:: MATERIAL SUPPLIED ::
────────

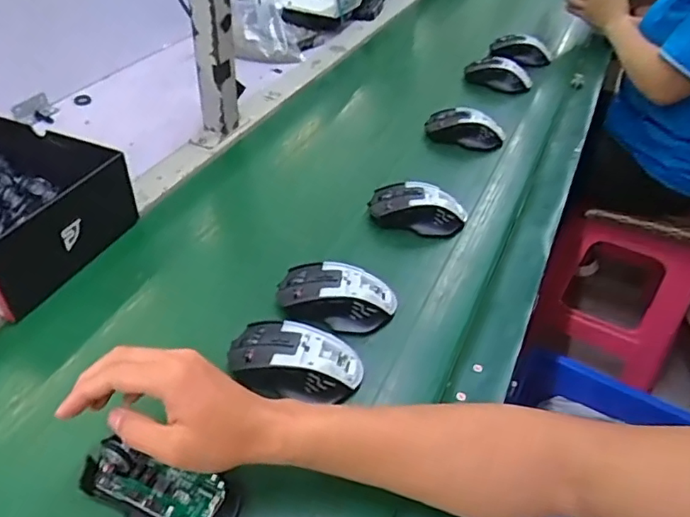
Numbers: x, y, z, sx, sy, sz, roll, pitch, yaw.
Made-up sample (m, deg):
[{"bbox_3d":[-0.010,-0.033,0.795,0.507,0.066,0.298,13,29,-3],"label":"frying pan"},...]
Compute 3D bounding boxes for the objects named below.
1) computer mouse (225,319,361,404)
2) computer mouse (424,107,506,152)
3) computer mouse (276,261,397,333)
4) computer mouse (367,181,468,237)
[{"bbox_3d":[-0.044,0.086,0.495,0.114,0.032,0.063,8,41,4],"label":"computer mouse"},{"bbox_3d":[0.177,-0.192,0.829,0.113,0.035,0.058,12,42,8],"label":"computer mouse"},{"bbox_3d":[-0.008,0.037,0.560,0.113,0.038,0.061,11,42,8],"label":"computer mouse"},{"bbox_3d":[0.089,-0.060,0.676,0.118,0.042,0.059,6,41,2],"label":"computer mouse"}]

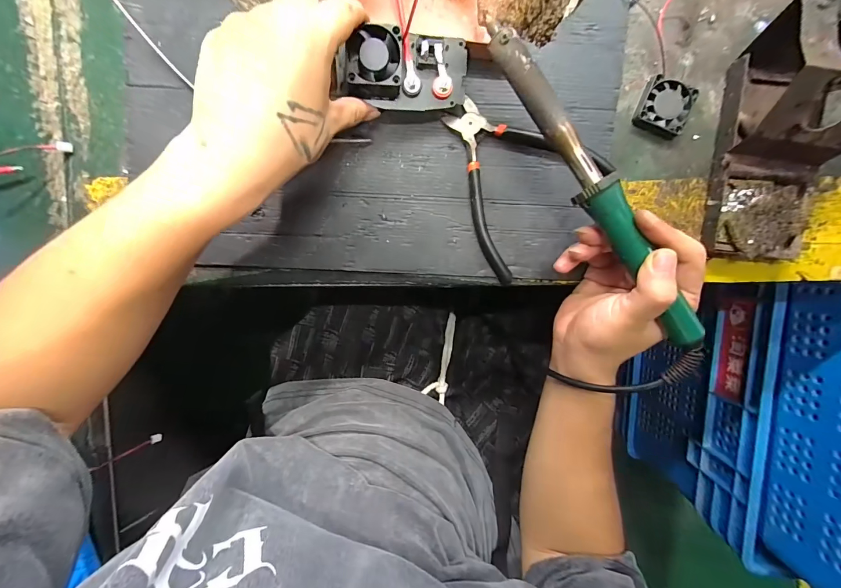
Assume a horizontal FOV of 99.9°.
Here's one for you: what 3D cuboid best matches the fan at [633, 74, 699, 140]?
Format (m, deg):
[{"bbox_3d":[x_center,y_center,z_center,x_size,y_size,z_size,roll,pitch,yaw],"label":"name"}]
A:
[{"bbox_3d":[0.207,-0.159,0.300,0.040,0.011,0.040,19,94,-2],"label":"fan"}]

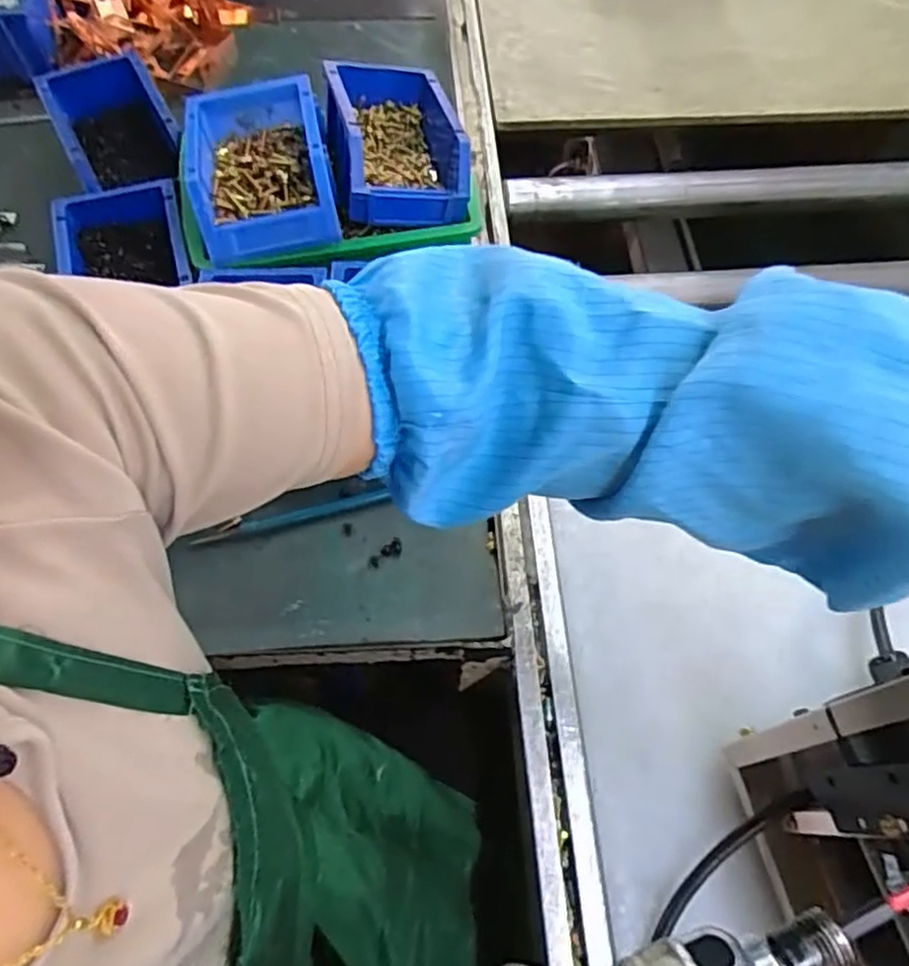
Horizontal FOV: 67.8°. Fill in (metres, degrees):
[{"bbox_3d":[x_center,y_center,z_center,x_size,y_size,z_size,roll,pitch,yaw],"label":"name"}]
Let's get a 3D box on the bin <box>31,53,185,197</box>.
[{"bbox_3d":[-0.332,-0.351,0.659,0.099,0.056,0.123,-24,67,-14],"label":"bin"}]

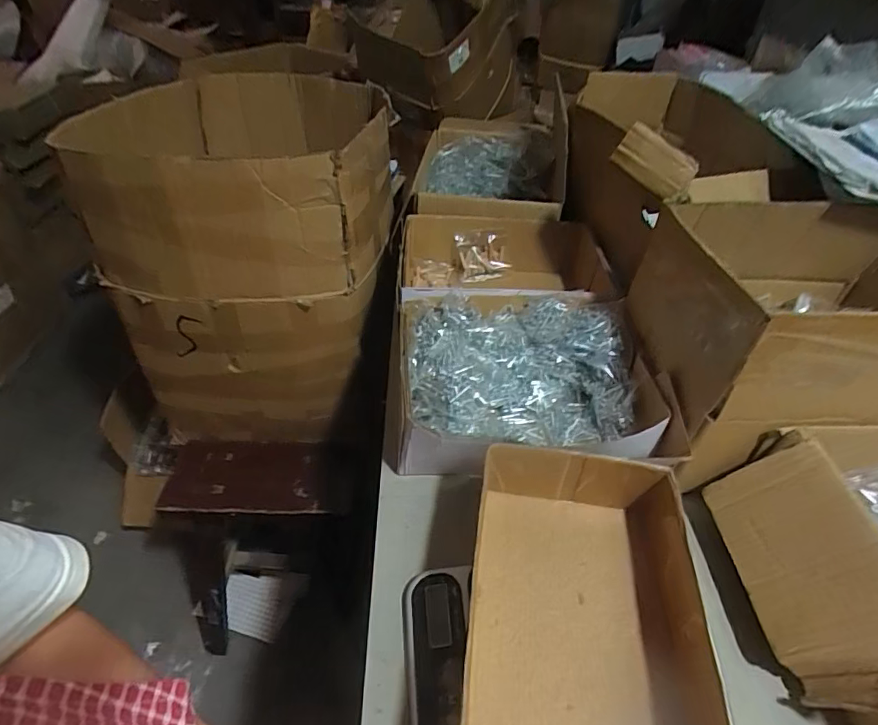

────────

Each line of the listing above should be retyped exactly, with no pictures.

:: EXERCISE RESULT ::
Numbers: x, y, z, sx, sy, sz, roll, pitch, yaw.
Made-up sample (m, deg):
[{"bbox_3d":[-0.010,-0.033,0.795,0.507,0.066,0.298,13,29,-3],"label":"frying pan"},...]
Compute 3D bounding boxes for the objects named below.
1) computer mouse (225,319,361,404)
2) computer mouse (424,107,506,152)
3) computer mouse (276,261,397,333)
4) computer mouse (367,181,468,237)
[{"bbox_3d":[-0.044,0.086,0.495,0.114,0.032,0.063,8,41,4],"label":"computer mouse"},{"bbox_3d":[0.177,-0.192,0.829,0.113,0.035,0.058,12,42,8],"label":"computer mouse"},{"bbox_3d":[-0.008,0.037,0.560,0.113,0.038,0.061,11,42,8],"label":"computer mouse"},{"bbox_3d":[0.089,-0.060,0.676,0.118,0.042,0.059,6,41,2],"label":"computer mouse"}]

Assume a horizontal FOV of 99.9°.
Here's one for you: what 3D cuboid best matches the fan at [633, 74, 699, 140]?
Format (m, deg):
[{"bbox_3d":[x_center,y_center,z_center,x_size,y_size,z_size,roll,pitch,yaw],"label":"name"}]
A:
[{"bbox_3d":[0.207,-0.159,0.300,0.040,0.011,0.040,19,94,-2],"label":"fan"}]

Horizontal FOV: 67.8°. Fill in (metres, degrees):
[{"bbox_3d":[x_center,y_center,z_center,x_size,y_size,z_size,roll,pitch,yaw],"label":"name"}]
Let's get a 3D box on the bin <box>31,53,185,197</box>.
[{"bbox_3d":[-0.332,-0.351,0.659,0.099,0.056,0.123,-24,67,-14],"label":"bin"}]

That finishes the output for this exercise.